Birds Against Drones
Unmanned interceptor drones might be practical, but if you're the kind of person who wants to carve out a few notches in bad road signs, then you might want to look at anti-drone birds - especially eagles already Trained to troubleshoot drones in the sky. In fact, some of these birds are even able to grab drones and bring them all the way back to the trainer. If you're concerned about whether this process is harmful to birds, don't worry: Birds are smart enough to let it shed without clipping claws. These pigeons can only be used in the Netherlands and only in the police force, but it is conceivable that other countries will follow suit in some form.

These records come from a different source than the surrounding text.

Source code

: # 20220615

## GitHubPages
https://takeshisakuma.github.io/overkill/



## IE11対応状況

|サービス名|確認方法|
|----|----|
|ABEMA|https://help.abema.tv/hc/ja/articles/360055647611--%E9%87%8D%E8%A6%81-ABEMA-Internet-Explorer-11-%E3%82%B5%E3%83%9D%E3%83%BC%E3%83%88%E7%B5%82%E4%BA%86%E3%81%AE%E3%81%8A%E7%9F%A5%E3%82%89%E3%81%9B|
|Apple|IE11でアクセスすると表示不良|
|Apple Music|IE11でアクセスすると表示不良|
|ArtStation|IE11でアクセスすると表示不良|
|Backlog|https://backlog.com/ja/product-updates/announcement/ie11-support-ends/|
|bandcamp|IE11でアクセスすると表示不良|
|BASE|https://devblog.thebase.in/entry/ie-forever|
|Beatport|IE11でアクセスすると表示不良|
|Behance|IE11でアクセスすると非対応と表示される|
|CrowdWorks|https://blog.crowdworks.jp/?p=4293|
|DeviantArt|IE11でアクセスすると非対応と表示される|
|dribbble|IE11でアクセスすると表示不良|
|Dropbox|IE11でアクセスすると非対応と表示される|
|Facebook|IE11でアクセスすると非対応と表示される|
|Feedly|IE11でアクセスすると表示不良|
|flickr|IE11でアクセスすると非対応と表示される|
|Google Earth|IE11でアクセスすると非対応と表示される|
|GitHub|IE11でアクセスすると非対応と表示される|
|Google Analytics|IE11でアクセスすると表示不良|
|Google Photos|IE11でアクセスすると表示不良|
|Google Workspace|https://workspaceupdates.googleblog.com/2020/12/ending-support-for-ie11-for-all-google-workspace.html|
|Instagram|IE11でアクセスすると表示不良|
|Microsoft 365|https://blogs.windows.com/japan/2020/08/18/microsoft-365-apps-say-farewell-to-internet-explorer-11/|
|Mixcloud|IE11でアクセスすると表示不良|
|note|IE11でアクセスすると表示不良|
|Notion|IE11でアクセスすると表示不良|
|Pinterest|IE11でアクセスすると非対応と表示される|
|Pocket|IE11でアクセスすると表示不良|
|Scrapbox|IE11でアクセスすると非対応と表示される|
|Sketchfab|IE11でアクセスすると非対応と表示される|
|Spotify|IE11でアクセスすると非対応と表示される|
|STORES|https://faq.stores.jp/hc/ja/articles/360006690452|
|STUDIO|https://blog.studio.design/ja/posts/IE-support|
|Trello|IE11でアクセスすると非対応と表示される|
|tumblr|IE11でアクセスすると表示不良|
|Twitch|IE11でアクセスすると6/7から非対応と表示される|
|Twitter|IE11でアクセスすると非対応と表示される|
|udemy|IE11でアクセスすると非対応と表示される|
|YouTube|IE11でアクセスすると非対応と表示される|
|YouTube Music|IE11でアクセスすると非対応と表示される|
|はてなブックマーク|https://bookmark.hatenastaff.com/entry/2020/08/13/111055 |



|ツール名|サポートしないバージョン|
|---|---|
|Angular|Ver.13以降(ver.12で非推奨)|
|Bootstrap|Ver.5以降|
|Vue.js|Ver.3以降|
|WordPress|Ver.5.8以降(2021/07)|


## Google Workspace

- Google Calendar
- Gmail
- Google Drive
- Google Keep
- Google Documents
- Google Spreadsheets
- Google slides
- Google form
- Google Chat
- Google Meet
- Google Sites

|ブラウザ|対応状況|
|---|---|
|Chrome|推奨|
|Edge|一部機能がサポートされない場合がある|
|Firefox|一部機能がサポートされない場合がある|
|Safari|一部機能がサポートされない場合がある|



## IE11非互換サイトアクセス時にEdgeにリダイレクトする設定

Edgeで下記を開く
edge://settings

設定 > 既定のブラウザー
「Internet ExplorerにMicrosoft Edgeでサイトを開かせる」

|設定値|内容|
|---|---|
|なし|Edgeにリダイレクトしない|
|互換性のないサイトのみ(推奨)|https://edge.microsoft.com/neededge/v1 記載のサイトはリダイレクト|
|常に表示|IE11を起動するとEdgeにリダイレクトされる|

If you need a more subtle method than the physical interception, then frequency jamming may be what you need, and a drone jammer is one such solution. It scans the sky for drones and jams their control signals with its own high-power radio signals.
Or, if you need a more portable option, a precision counter-drone rifle that uses targeted radio signals to interrupt drone control, much the same way that counter-drone defense systems operate. It currently has a range of more than 5 kilometers but may reach even greater distances in future versions. Then there is the use of radar jammers.
Unmanned blinding laser
Anti-drone lasers are a bit like anti-drone jammers, except instead of jamming the drone's control signals, they interfere with its cameras. Digital cameras use a light sensor for visual information, so if you overload that sensor with too much light, you can turn it off.
Have you ever taken a video from your house and after a few seconds of stepping outside, everything was bright and white, didn't you? This is basically how a blinding laser works. All you need is a low-powered laser pointer and some good targets. But be careful when using it.
UAV detection system
Back in 2013, a group of engineers and computer scientists started a crowdfunding campaign called DroneShield. Powered by the Raspberry Pi core, it is able to detect the presence of a drone via a microphone, which enables it to pick up frequencies that humans cannot hear. Once processed, the signal is compared to a database to separate it from everyday noise and to confirm if it's a drone, and if so, the device will send you a notification that there's a drone nearby.
An important thing about drones is that they are never 100% adverse to hackers, just like computers and mobile devices are never fully protected. Keep that in mind if you plan to buy your own drone.
The problem is, this weakness can always be exploited, as demonstrated when security researchers remotely hijacked a $35,000 police drone from a mile away. If government drones can be banned in this way, it's reasonable to assume that most consumer drones won't stand a chance either.
Not that you should bypass hijacking drones, but in the future, we may see sabotage devices that use these vulnerabilities to stun the sky and keep the peace.
Create a no-fly zone
Maybe you're fine with drones taking to the skies, but you don't want them peeking out of your windows or accidentally wandering around your home. In this case, you should support the growing movement of "no man's land" preventing drones from flying through certain airspaces. Some drone makers have even co-created no-fly zones. If you add your address to their database, any drone created by these manufacturers won't be able to fly over your property due to built-in GPS-based limitations.
Formulate relevant laws
If all else fails, the last thing you can do is push for laws that protect citizens' privacy from drones. Bills have been popping up since the drone mania really took off in 2013, and some of them have even passed laws, but we still have a long way to go.
The good news for privacy advocates is that both parties agree and want to "prevent high-tech window peeping." Drone enthusiasts, on the other hand, argue that these privacy concerns are based on misinformation and that the law shouldn't clasp the drone industry before it blooms. Ideally, a middle ground would be found, but until then, we're at an impasse where privacy threats are real and we don't have the tools in place to protect ourselves. The law may end up being the only effective defense.
Are you worried about drones invading your privacy? What steps have you taken to ensure that your privacy rights are not violated? Should drones be banned?